§ **Your goal**
Substitute "grouped bars" for "stacked bars" in everything from the line containing "All income, Labour" down to the line containing "Reading left to", and return only those lines, otherwise unchanged.

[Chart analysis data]
++++++++++++++++++++

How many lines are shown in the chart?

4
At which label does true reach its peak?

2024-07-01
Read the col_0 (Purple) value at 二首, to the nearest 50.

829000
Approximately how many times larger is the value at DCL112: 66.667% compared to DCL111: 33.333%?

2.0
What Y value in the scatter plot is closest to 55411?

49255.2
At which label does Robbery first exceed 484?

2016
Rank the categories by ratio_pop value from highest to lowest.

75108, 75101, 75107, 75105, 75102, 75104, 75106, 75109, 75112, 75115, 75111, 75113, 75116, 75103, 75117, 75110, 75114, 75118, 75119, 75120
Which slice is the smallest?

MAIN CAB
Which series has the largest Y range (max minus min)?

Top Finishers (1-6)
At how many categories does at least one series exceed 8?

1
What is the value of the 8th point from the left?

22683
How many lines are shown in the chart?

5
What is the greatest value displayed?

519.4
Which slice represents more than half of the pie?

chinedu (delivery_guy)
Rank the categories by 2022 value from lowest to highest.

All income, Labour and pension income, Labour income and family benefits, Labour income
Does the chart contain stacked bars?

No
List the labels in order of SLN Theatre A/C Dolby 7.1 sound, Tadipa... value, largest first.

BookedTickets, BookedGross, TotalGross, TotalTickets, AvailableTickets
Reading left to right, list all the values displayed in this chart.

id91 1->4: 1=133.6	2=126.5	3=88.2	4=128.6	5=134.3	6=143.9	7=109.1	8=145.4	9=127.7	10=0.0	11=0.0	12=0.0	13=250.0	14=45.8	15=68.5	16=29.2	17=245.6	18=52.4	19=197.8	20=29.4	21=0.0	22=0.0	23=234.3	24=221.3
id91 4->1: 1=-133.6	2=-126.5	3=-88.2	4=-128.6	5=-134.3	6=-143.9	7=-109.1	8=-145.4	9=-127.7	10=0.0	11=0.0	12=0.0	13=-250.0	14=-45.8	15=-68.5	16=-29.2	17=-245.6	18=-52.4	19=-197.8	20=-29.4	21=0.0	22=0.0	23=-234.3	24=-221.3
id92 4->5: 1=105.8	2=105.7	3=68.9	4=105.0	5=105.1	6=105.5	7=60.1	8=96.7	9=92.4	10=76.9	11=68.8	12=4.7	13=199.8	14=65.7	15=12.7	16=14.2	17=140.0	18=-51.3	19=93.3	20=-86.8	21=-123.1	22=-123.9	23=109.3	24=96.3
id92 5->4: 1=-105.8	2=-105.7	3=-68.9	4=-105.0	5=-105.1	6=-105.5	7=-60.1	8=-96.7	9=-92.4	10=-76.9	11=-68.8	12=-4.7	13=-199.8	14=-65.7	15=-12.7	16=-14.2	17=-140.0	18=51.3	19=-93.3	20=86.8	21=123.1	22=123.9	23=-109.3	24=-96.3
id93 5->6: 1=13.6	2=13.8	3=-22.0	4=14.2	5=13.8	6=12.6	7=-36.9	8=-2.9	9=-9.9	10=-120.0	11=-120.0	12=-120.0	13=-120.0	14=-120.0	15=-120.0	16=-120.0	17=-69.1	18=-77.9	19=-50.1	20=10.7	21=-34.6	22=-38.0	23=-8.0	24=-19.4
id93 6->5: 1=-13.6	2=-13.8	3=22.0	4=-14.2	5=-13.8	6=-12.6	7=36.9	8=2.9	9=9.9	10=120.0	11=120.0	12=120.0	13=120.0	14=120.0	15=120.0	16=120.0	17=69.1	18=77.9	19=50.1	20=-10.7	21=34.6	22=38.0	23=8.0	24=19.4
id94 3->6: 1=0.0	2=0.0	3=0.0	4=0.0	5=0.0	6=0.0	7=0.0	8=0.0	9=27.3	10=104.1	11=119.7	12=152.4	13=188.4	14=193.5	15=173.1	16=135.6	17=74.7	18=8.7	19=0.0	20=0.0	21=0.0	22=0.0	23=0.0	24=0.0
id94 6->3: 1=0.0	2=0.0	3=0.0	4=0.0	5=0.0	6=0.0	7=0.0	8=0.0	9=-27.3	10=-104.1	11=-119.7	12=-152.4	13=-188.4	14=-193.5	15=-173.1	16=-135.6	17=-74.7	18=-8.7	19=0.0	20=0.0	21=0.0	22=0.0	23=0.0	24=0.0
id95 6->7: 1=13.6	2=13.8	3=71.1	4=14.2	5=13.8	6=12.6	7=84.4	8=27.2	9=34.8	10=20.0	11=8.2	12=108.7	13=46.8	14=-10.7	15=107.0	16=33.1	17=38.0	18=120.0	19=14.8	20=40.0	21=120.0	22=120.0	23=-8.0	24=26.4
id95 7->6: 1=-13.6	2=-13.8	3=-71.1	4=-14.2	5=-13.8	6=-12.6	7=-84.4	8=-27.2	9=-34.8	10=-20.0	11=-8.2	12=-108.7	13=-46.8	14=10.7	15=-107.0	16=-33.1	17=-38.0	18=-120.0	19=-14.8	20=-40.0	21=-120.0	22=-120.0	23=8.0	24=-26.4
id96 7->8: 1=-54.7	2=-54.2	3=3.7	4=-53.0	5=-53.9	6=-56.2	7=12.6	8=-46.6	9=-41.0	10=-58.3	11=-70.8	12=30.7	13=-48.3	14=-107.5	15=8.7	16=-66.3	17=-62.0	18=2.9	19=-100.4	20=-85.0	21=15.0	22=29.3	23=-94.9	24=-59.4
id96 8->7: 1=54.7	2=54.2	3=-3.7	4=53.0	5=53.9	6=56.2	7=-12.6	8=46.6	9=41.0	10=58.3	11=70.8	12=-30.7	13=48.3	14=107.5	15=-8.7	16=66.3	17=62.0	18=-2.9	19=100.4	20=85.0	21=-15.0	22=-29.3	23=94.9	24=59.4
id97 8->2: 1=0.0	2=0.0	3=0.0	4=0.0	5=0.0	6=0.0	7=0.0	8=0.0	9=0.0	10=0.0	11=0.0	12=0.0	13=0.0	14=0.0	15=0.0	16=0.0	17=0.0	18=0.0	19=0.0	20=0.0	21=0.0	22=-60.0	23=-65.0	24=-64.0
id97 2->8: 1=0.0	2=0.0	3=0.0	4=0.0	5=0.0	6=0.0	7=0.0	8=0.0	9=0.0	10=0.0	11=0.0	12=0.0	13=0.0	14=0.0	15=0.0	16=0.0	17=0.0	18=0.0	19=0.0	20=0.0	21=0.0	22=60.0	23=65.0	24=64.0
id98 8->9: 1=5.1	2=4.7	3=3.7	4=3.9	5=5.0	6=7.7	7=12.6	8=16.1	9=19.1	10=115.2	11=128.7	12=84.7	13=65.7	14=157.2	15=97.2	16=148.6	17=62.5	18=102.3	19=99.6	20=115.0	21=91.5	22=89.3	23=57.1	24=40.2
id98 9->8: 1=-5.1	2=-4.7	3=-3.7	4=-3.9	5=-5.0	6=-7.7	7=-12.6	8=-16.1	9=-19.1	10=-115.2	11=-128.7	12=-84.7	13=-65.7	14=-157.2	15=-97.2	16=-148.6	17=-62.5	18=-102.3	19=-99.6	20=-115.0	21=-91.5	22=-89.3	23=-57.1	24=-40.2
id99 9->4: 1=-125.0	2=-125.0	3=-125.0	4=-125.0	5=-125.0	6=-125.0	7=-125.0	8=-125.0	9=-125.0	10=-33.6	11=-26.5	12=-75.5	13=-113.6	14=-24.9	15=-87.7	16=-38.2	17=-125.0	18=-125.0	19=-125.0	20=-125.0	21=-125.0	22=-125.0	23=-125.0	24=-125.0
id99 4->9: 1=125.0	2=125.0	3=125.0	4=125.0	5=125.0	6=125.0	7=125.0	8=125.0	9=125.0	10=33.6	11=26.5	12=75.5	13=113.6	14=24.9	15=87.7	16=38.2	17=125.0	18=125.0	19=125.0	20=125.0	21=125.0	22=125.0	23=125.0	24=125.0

++++++++++++++++++++

§ **Answer box**
All income, Labour and pension income, Labour income and family benefits, Labour income
Does the chart contain grouped bars?

No
List the labels in order of SLN Theatre A/C Dolby 7.1 sound, Tadipa... value, largest first.

BookedTickets, BookedGross, TotalGross, TotalTickets, AvailableTickets
Reading left to right, list all the values displayed in this chart.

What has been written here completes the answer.